EURO GOVT-Greek bond yields set to rise, trade volatile
Thu Apr 28, 2011 5:10am EDT
* Greek bond yields volatile, seen rising further
* Investors increasingly pricing haircuts on Greek debt
* Italian auction seen well-bid after recent yield rise
By Marius Zaharia
LONDON, April 28 (Reuters) - Greek government bond yields zig-zagged within a wide range on Thursday, but were expected to move higher as investors become increasingly convinced a debt restructuring is looming.
Greek two-year yields GR2YT=TWEB fluctuated between 24 and 27.1 percent, having risen 2 percentage points in the previous session to 26.9 percent.
A bid/ask spread of 571 basis points -- its highest since May 2010, when
Greece was granted a bailout -- indicated volumes were extremely low, exacerbating moves, but traders said the bias was for yields to rise.

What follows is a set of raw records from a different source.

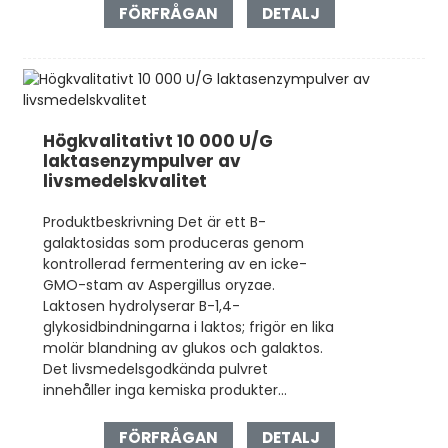
FÖRFRÅGAN
DETALJ
Högkvalitativt 10 000 U/G
laktasenzympulver av
livsmedelskvalitet
Produktbeskrivning Det är ett B-
galaktosidas som produceras genom
kontrollerad fermentering av en icke-
GMO-stam av Aspergillus oryzae.
Laktosen hydrolyserar B-1,4-
glykosidbindningarna i laktos; frigör en lika
molär blandning av glukos och galaktos.
Det livsmedelsgodkända pulvret
innehåller inga kemiska produkter...
FÖRFRÅGAN
DETALJ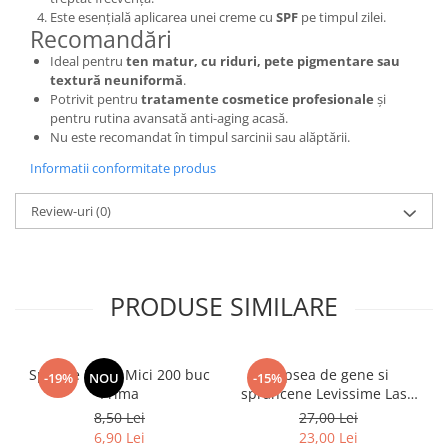
Este esențială aplicarea unei creme cu
SPF
pe timpul zilei.
Recomandări
Ideal pentru
ten matur, cu riduri, pete pigmentare sau
textură neuniformă
.
Potrivit pentru
tratamente cosmetice profesionale
și
pentru rutina avansată anti-aging acasă.
Nu este recomandat în timpul sarcinii sau alăptării.
Informatii conformitate produs
Review-uri
(0)
PRODUSE SIMILARE
Spatule Lemn Mici 200 buc
Vopsea de gene si
-19%
NOU
-15%
Prima
sprancene Levissime Lash
Color 7-7 Maro Deschis
8,50 Lei
27,00 Lei
15ml
6,90 Lei
23,00 Lei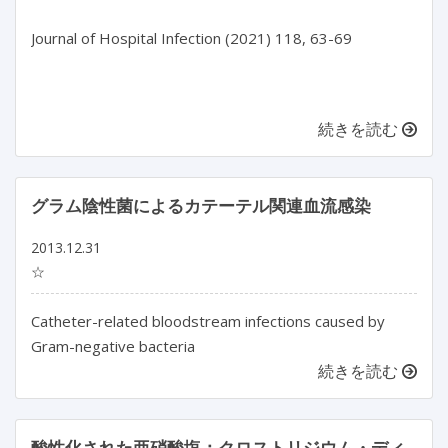
Journal of Hospital Infection (2021) 118, 63-69

続きを読む
グラム陰性菌によるカテーテル関連血流感染
2013.12.31
☆
Catheter-related bloodstream infections caused by
Gram-negative bacteria
続きを読む
酸性化された亜硝酸塩：クロストリジウム・ディ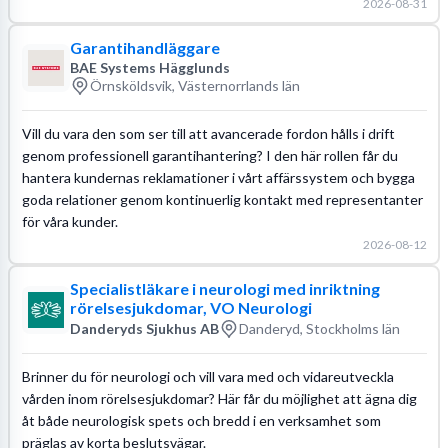
2026-08-31
Garantihandläggare
BAE Systems Hägglunds
Örnsköldsvik, Västernorrlands län
Vill du vara den som ser till att avancerade fordon hålls i drift
genom professionell garantihantering? I den här rollen får du
hantera kundernas reklamationer i vårt affärssystem och bygga
goda relationer genom kontinuerlig kontakt med representanter
för våra kunder.
2026-08-12
Specialistläkare i neurologi med inriktning
rörelsesjukdomar, VO Neurologi
Danderyds Sjukhus AB
Danderyd, Stockholms län
Brinner du för neurologi och vill vara med och vidareutveckla
vården inom rörelsesjukdomar? Här får du möjlighet att ägna dig
åt både neurologisk spets och bredd i en verksamhet som
präglas av korta beslutsvägar.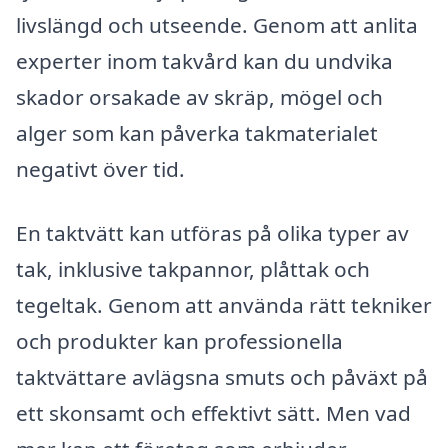
livslängd och utseende. Genom att anlita
experter inom takvård kan du undvika
skador orsakade av skräp, mögel och
alger som kan påverka takmaterialet
negativt över tid.
En taktvätt kan utföras på olika typer av
tak, inklusive takpannor, plåttak och
tegeltak. Genom att använda rätt tekniker
och produkter kan professionella
taktvättare avlägsna smuts och påväxt på
ett skonsamt och effektivt sätt. Men vad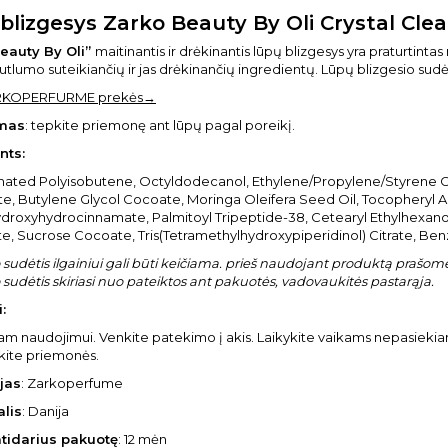
blizgesys Zarko Beauty By Oli Crystal Clea
Beauty
By Oli
”
maitinantis ir drėkinantis lūpų blizgesys yra praturtint
tlumo suteikiančių ir jas drėkinančių ingredientų. Lūpų blizgesio sudė
ARKOPERFURME prekės→
mas
: tepkite priemonę ant lūpų pagal poreikį.
nts:
ated Polyisobutene, Octyldodecanol, Ethylene/Propylene/Styrene Co
ate, Butylene Glycol Cocoate, Moringa Oleifera Seed Oil, Tocopheryl Ace
ydroxyhydrocinnamate, Palmitoyl Tripeptide-38, Cetearyl Ethylhexan
te, Sucrose Cocoate, Tris(Tetramethylhydroxypiperidinol) Citrate, Ben
sudėtis ilgainiui gali būti keičiama. prieš naudojant produktą prašome 
sudėtis skiriasi nuo pateiktos ant pakuotės, vadovaukitės pastarąja.
:
niam naudojimui. Venkite patekimo į akis. Laikykite vaikams nepasieki
ite priemonės.
jas
: Zarkoperfume
alis
: Danija
atidarius pakuotę
: 12 mėn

"There's no real turnaround in the sentiment. Bid/offers are very wide, some people get stopped out of positions," one trader said. "If you're talking about restructuring you really don't want to be there."
Market participants see a growing probability that a Greek restructuring could happen this year or next. Among numerous scenarios, investors may have to accept lower coupon payments, a maturity extension, haircuts, or a combination of the above.
The uncertainty is leading investors to prepare for what is probably the worst case scenario, painted by Standard & Poor's earlier this year -- a 50-70 percent haircut, traders said.
The two-year bond GR2YT=TWEB, the worst hit since
Germany suggested Greece may have to restructure, trades at about 68 percent of its face value.
"The market has just completely lost any confidence that they will be able honour their debt as it stands," said Elisabeth Afseth, fixed income analyst at Evolution Securities.
She said that for a 60 percent haircut to be fully priced in, the two-year bond's face value would need to drop to 40 percent, but such a move was unlikely to be a first step.
"A change in maturity is more likely ... so I suspect there will be someone coming in who sees value in the two-year before it reaches anything like under 40 in the price. The 50 on longer maturities is an obvious psychological level for no other reason than it's a nice round number."